I think I shall have to end there for today, as it is already 2:00 and I have not showered nor dressed for tonight, nor have I worked on that presentation. I will try to find time to fill in the rest of November soon--I was looking forward to writing about the Christmas Lights night, the Student Occupation of the Radcliffe Camera, the Thanksgiving Dinner put together by the Americans in my strand, the IWL-B races on a freezing Sunday afternoon, drinks with the Telethon organisers, and the amazing lecture by new Professor of Poetry Geoffrey Hill! All this and more, coming soon to a blog near you.


  1. Are those boys the kind of acting company that Shakespeare complains about in Hamlet? I can't wait to tell my 7th graders about the horse chestnut tree!

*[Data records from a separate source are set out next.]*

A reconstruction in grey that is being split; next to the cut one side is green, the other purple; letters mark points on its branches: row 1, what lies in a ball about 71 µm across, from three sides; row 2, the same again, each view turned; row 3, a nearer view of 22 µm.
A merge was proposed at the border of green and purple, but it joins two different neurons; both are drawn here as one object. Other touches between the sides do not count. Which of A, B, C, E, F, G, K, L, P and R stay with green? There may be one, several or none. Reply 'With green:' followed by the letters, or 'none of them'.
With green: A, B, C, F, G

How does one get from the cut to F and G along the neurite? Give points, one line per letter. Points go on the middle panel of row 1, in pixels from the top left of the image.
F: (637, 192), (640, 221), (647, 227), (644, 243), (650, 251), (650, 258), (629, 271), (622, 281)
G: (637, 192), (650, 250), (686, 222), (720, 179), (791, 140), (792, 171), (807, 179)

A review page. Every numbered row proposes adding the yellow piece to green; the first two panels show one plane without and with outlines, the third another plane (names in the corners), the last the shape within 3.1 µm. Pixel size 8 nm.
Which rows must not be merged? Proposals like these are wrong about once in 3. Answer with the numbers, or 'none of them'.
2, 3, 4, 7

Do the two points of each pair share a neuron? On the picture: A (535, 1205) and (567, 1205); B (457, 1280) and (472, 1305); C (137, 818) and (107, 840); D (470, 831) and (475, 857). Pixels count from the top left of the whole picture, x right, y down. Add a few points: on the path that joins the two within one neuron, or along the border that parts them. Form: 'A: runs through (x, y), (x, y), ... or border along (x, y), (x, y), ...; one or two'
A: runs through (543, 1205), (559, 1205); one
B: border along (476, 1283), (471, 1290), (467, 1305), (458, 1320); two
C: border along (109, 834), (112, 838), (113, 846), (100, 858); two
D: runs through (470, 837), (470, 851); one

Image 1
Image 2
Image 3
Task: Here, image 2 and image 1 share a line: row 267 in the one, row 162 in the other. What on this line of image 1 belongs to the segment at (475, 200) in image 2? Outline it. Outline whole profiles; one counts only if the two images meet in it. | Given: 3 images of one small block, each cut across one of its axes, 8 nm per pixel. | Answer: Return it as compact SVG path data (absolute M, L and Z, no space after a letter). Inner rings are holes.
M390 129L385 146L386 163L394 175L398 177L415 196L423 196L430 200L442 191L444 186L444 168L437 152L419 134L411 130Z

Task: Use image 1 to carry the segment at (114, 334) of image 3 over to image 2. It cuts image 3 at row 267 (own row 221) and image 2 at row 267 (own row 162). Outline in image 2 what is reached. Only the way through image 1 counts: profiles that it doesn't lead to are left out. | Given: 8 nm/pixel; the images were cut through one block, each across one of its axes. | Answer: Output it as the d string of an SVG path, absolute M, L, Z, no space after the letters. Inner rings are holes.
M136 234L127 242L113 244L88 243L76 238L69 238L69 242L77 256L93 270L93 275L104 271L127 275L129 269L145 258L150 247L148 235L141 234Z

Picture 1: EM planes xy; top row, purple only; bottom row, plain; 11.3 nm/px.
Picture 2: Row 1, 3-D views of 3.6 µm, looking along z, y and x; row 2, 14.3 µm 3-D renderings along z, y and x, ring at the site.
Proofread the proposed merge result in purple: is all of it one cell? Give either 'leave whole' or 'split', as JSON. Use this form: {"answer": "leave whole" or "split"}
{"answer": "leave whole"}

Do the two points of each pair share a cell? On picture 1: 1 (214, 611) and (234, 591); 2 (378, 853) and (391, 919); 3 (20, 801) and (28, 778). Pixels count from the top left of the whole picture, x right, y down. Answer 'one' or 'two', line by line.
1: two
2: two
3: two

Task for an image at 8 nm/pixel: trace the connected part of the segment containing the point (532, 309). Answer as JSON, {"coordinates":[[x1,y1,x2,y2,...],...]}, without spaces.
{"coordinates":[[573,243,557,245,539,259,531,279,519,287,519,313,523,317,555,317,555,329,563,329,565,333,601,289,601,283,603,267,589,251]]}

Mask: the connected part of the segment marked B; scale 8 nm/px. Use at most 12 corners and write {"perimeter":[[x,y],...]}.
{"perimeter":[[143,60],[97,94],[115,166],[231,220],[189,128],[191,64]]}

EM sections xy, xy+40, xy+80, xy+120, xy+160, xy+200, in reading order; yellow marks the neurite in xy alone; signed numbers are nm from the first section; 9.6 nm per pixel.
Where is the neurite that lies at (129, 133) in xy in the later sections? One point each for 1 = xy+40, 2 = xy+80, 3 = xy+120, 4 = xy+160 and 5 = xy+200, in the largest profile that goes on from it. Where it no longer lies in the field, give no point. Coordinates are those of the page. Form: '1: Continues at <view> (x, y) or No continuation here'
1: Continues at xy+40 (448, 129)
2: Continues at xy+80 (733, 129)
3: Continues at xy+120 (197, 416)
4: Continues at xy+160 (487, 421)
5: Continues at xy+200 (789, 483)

  2. I suppose they are, though not quite the same, as these boys are not professionals. They are well-known, but they are just schoolboys putting together a production with their English teacher. I think that makes them all the more impressive, though! Wish our Doane students could see them--I'm sure they'd be inspired. (And I wish I'd had a camera to take a picture of the tree! I don't know how I could get back in to see it, but if I do, I will be sure to send you a photo.)

  3. Awesome! They were impressed when I told them! I read your post at 6 a.m. and it made me think of Shakespeare's "bare ruined choirs" and what do you know, it happened to be a sonnet that we discussed in Poetry today! (73) By the way, I loved your theory about Kemp and Armin! It's kind of hilarious to think of the Bard calling Will in and saying, "I've decided to go in a new direction..." Oh, the reason I thought of that phrase from 73 was William Empson's discussion of it in connection with all of the church destruction that went on in the Reformation in his 7 Types of Ambiguity. I may have read something about Christ Church escaping that?